The main question: “How to reduce the cost of shipping goods that will not be paid”. Let’s consider two solutions:
- Use a small hold for leads from new affs. After the standard confirmation of the lead, make another call in a few hours, ostensibly for clarification. For example, specify the middle name of a person. At the same time, you don’t need to ask for a middle name, you need to say your own version with an error. Corrected – alive, agreed – frauder. If this lead is fake, made by the affiliate, which bought SIM cards in bulk, they simply won’t pick up the phone. If it came from the task board, there is a high probability that a person will forget what middle name he wrote in the application. He will be stupid, wrinkled, and may generally say something different from what he left in the application. In the context, even a dozen leads, we can conclude. If an anomaly is detected and a frauder is found – ban. If everything is OK, the control can be slightly reduced, but such tests should still be carried out regularly. Yesterday, pure traffic and fraud today it is an absolutely standard situation. In general, the second call is often used to increase the buy-out.

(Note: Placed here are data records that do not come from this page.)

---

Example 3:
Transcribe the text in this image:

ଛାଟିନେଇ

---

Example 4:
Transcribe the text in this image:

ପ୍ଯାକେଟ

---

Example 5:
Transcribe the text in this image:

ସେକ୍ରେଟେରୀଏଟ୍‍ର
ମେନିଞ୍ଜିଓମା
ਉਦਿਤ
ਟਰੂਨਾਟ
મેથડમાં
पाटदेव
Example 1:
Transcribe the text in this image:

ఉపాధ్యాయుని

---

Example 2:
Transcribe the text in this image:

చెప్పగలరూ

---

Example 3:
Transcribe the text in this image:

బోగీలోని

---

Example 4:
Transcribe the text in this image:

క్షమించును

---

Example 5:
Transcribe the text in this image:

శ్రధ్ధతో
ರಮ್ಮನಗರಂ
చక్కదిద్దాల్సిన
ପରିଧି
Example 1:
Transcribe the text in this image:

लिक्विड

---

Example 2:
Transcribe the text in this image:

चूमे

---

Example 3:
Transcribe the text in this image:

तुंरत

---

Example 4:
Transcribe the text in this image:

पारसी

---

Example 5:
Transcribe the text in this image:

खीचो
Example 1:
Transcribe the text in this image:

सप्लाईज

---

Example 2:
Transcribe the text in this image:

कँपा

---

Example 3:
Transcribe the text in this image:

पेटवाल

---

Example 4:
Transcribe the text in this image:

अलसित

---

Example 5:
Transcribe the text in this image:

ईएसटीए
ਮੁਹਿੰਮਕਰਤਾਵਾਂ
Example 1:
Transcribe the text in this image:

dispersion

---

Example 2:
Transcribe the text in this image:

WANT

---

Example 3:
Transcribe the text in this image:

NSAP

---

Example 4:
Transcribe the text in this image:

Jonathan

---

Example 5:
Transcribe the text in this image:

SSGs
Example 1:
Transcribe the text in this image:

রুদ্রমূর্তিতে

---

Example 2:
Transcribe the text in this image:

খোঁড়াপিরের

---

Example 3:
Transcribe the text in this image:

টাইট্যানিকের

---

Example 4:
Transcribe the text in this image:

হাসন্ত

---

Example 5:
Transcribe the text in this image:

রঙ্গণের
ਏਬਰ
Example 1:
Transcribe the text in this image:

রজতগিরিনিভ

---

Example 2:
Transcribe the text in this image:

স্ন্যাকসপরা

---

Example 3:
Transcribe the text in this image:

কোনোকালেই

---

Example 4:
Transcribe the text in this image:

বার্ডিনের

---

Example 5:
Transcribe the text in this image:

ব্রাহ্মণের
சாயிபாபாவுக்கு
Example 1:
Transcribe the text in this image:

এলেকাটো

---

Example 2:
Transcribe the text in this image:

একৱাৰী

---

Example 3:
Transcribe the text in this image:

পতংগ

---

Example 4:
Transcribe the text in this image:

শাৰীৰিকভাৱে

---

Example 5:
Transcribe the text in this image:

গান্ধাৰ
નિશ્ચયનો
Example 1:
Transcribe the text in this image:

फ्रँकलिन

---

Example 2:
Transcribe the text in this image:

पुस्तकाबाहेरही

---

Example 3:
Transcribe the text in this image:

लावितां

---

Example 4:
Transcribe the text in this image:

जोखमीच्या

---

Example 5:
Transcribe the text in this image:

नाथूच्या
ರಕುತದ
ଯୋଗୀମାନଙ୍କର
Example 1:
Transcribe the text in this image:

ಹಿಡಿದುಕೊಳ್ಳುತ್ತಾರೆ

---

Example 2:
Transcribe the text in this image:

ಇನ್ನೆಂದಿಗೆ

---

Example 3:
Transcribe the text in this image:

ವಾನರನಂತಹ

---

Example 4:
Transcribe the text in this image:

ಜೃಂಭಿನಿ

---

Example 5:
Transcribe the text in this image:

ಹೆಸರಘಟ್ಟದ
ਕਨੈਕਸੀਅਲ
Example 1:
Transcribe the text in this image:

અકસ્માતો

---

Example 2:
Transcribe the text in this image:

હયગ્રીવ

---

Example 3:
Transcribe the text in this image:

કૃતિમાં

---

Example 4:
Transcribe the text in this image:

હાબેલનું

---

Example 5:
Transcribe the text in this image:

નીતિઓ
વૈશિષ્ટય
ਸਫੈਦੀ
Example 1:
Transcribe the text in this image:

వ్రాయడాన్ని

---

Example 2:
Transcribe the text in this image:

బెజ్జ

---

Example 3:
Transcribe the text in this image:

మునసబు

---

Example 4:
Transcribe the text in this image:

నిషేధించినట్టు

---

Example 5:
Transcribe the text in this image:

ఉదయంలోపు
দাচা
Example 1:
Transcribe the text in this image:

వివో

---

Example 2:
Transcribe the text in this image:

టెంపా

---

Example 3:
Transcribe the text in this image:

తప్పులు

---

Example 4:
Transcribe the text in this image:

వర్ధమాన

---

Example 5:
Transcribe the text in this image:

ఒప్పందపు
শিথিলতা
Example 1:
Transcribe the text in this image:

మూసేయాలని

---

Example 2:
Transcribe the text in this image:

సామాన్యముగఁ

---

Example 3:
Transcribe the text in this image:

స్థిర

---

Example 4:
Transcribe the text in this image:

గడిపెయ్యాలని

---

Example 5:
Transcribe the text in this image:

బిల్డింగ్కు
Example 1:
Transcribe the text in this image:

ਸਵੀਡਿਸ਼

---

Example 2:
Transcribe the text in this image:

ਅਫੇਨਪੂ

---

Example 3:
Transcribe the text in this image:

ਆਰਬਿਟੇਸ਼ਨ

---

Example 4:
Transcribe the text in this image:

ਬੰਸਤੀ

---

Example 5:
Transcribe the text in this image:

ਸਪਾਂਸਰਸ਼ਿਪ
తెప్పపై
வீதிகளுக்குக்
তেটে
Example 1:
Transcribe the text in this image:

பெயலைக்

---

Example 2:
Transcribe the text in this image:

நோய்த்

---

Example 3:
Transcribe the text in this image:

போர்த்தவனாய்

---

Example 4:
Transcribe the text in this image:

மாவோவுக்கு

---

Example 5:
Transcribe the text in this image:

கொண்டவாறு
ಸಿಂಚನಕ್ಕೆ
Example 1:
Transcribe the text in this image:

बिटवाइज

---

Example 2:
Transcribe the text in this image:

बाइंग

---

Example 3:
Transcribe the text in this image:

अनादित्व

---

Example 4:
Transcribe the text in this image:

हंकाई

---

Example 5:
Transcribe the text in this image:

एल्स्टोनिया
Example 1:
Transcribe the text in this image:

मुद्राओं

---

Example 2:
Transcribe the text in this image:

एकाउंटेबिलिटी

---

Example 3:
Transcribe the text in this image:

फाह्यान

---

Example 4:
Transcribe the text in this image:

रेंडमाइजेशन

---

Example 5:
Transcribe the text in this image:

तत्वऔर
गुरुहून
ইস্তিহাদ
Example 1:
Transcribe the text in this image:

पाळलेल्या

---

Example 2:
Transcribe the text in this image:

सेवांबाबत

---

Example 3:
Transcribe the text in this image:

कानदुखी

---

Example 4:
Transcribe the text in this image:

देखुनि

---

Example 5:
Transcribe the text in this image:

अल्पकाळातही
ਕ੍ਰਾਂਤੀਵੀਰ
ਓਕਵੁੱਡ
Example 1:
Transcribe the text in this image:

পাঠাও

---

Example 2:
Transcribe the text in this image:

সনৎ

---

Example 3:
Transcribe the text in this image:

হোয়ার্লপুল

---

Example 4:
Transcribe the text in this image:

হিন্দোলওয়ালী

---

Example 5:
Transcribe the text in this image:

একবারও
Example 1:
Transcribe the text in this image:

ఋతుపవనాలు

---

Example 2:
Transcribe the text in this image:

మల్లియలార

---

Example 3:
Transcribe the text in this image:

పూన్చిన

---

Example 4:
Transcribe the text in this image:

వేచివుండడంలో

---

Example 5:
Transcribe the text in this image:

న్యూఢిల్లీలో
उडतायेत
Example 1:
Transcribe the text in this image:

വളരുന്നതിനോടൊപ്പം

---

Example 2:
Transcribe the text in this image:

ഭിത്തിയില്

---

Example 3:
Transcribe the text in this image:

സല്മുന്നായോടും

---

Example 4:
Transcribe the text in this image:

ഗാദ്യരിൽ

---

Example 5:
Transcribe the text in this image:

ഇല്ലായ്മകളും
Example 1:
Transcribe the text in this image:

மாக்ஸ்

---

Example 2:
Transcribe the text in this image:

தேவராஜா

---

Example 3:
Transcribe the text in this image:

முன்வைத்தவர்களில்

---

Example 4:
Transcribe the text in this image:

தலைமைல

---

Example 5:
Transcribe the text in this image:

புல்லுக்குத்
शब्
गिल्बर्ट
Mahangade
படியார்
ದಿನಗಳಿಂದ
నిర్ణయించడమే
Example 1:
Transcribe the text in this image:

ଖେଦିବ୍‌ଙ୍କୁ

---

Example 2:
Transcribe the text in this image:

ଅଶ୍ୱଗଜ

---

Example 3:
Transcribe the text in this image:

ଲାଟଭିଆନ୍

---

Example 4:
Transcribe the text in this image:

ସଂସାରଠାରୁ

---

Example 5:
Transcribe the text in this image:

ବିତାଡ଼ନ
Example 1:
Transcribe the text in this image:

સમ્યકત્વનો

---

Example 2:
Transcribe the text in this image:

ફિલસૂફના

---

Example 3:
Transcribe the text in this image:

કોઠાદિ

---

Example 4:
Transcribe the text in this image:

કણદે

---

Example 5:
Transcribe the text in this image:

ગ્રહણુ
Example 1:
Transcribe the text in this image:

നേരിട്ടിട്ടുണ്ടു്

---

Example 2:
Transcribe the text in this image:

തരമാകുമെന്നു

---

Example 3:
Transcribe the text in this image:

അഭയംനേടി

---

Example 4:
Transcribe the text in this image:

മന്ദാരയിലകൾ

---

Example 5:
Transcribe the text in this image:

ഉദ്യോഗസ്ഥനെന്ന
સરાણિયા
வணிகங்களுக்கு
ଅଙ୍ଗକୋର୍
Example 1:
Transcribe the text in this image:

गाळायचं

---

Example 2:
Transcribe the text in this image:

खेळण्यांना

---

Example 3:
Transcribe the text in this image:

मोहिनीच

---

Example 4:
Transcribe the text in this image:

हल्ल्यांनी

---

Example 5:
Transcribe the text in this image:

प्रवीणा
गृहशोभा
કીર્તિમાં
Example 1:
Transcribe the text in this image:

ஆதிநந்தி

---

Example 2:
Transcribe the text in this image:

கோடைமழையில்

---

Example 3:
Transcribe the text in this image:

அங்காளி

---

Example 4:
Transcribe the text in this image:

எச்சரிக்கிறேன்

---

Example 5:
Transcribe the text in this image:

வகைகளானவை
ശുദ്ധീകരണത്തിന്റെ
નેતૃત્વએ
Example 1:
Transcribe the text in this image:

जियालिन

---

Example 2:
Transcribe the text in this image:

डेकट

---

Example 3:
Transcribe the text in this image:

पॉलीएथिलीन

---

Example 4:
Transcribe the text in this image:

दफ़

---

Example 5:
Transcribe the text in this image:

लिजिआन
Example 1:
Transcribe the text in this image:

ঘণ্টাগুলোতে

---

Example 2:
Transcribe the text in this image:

- Use a test cap and rely on it only. This method is worse than the first. Firstly, the buy-out analysis will take time and honest affiliates will be forced to pause due to the traffic test and will not bring profit. Secondly, the test mouthguard can be poured honestly, and then mixed.
We concretize life hacks: gambling and betting
Gambling is fundamentally different from commodity. Like many other verticals where traffic goes to their services: dating, adult, betting, applications. There is no call center, there are no goods to be picked up from the post office. But there are many opportunities to analyze the behavior of traffic. With such verticals, the advertiser himself takes on the task of catching fraud.
How can advertisers themselves prove fraud? The user’s actions, their time and sequence are recorded. Compared to averages. If there are striking anomalies, for example, the user does nothing special after registration, or vice versa, pokes the buttons too quickly, this is already suspicious. It can be both a bot and a froder personally who wants to quickly complete the necessary set of actions to count the conversion.
It is also convenient to use a variety of JS tools that simply load on the user’s page and send statistics. Bots, most often, do not execute JS on their side.
But the affiliate network can often catch a frauder according to the information that it has. Here is an example of screenshots with fraud:
Fraud is obvious:
- The same brand of device and a couple of variants of approximately the same models.
- The same operating system version.
- Same browser version.
- Days when CR from unique to install is 100% and even higher!
There is no universal method for catching frauders. Yes, there are services that can help, there is something right away in AlterCPA. But it is never a panacea. Fraud is an art, catching frauders is an even deeper art and must be mastered. I gave a lot of advice and directions for thought, then it’s up to the application and I believe that you can do it!